Of all the tragic events of early colonial life, this one captures my imagination the most. What would have happened if Governor Josiah Winslow, my first cousin ten times removed, and Metacomet, the Native American leader, could have come to a mutually beneficial agreement rather than declaring war upon each other’s people? Perhaps so many of the horrors that subsequently unfolded in this nation between Native and European could have been avoided if a different choice was pursued?
And finally, my imagination encounters Francis Cooke and I consider what it was like for my tenth great-grandfather to experience the New World for the first time. Again, the cold, and the hardship become experiences I feel in my bones. In addition, I share in his joy as he celebrates his ability to worship in freedom in the New World. I enter these moments briefly and then return to the present. I remind myself that what he was and what he did, in a small but real way, impacted who I am. Ideologically, spiritually, politically, and even genetically his life formed my life.
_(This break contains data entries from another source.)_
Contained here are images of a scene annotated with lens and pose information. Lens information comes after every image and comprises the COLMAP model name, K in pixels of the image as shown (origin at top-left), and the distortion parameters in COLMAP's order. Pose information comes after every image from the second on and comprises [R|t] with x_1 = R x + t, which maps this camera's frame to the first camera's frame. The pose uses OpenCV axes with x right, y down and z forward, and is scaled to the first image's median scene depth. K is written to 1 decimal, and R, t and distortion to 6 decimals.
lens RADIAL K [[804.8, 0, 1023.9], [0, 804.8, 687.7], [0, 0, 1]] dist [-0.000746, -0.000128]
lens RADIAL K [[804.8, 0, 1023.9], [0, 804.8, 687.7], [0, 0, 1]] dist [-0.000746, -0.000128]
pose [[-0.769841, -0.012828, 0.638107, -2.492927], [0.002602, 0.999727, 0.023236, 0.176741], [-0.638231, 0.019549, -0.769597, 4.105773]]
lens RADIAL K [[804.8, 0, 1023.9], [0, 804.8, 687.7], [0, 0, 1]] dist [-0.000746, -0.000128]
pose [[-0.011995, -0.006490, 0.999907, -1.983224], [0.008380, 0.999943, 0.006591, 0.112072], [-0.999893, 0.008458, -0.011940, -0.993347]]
It’s true, most everyone views history from their own personal perspective. Some see American history through the lens of the native peoples, some see it through the lens of enslaved people, some see it through the lens of individuals in a war for independence. As I say, my perspective is a personal one influenced greatly by my own family’s involvement in America’s past. These recently discovered personal connections make history come alive for me. Vibrantly alive.
Finally, it seems to me, from these kernels of fact and imagination we can learn much from each other and craft a present and future founded on truth that leads to justice. We share a present, and with some luck, we shall share a future. Perhaps knowing where we come from and how we view the past can help us walk forward in a more harmonious way? How do you view history? More specifically, how do you look at American history? Is there a unique perspective that colors your understanding? Why is it important to you?